## What to produce
Write out in full every line of the listing below that has the word "form" in it.

## Input material

-------------------------

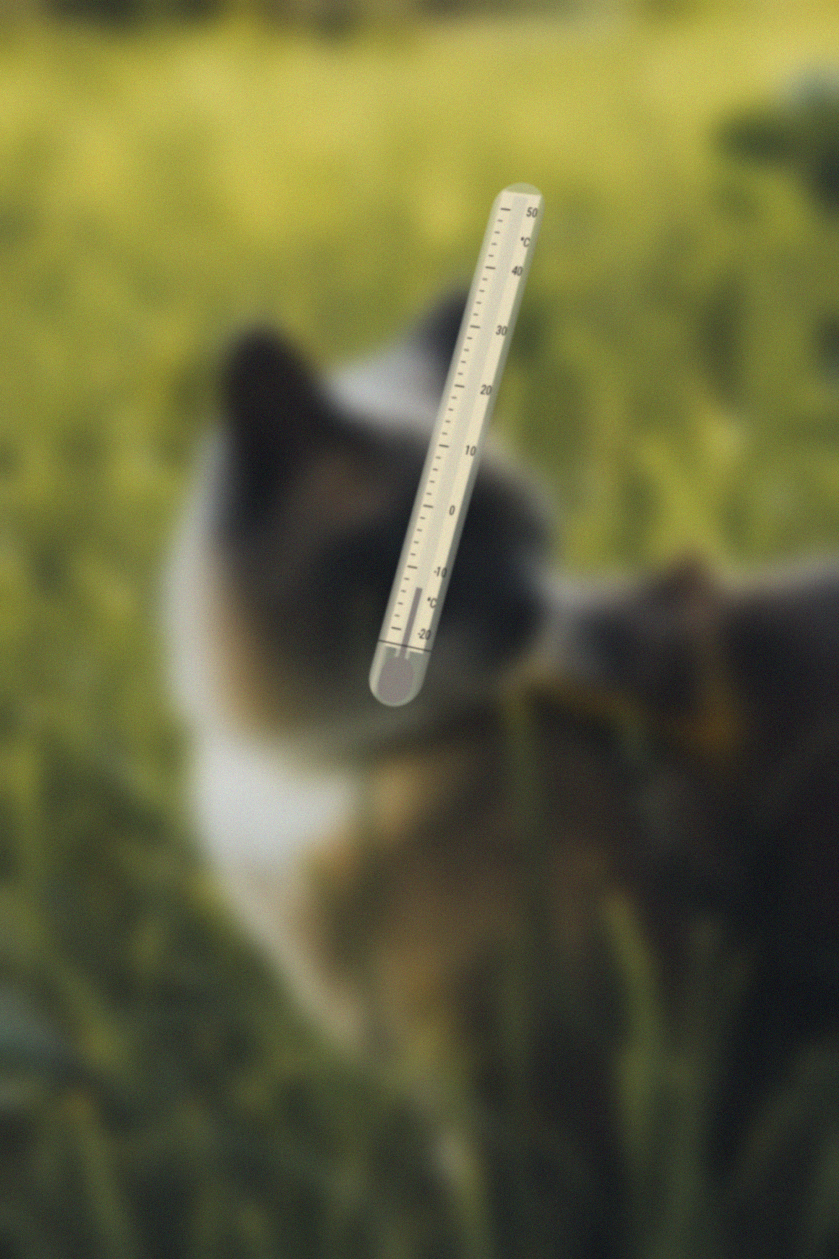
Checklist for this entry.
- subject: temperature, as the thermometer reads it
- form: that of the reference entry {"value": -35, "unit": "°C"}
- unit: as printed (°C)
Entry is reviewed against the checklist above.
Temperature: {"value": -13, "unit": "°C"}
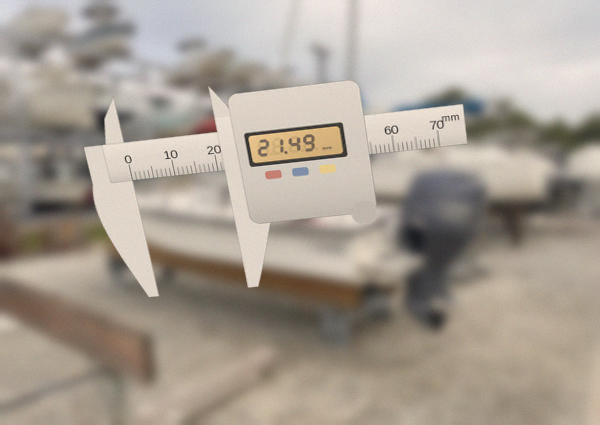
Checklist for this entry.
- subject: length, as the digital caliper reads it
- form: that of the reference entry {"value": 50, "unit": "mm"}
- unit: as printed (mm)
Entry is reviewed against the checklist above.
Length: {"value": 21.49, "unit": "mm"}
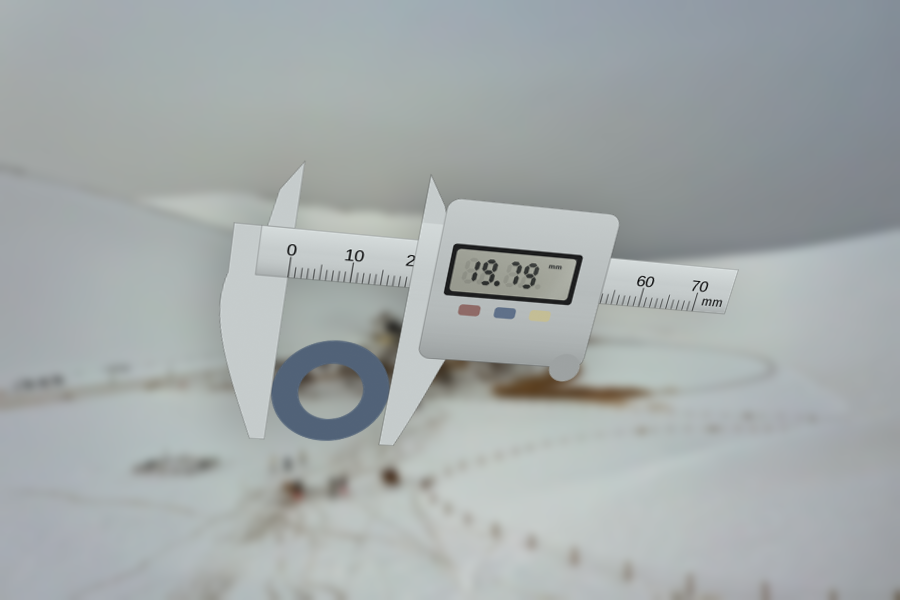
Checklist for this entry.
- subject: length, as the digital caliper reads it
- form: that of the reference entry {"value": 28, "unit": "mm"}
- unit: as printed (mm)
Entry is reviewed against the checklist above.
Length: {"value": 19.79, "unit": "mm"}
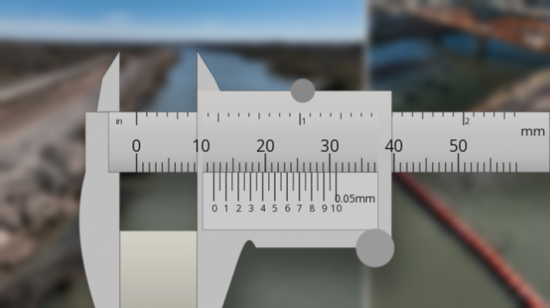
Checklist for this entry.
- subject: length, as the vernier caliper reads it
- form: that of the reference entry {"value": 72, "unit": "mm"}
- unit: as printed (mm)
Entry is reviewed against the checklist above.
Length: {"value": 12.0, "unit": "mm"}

-------------------------

## Result of this exercise
- form: that of the reference entry {"value": -35, "unit": "°C"}
- form: that of the reference entry {"value": 50, "unit": "mm"}
- form: that of the reference entry {"value": 28, "unit": "mm"}
- form: that of the reference entry {"value": 72, "unit": "mm"}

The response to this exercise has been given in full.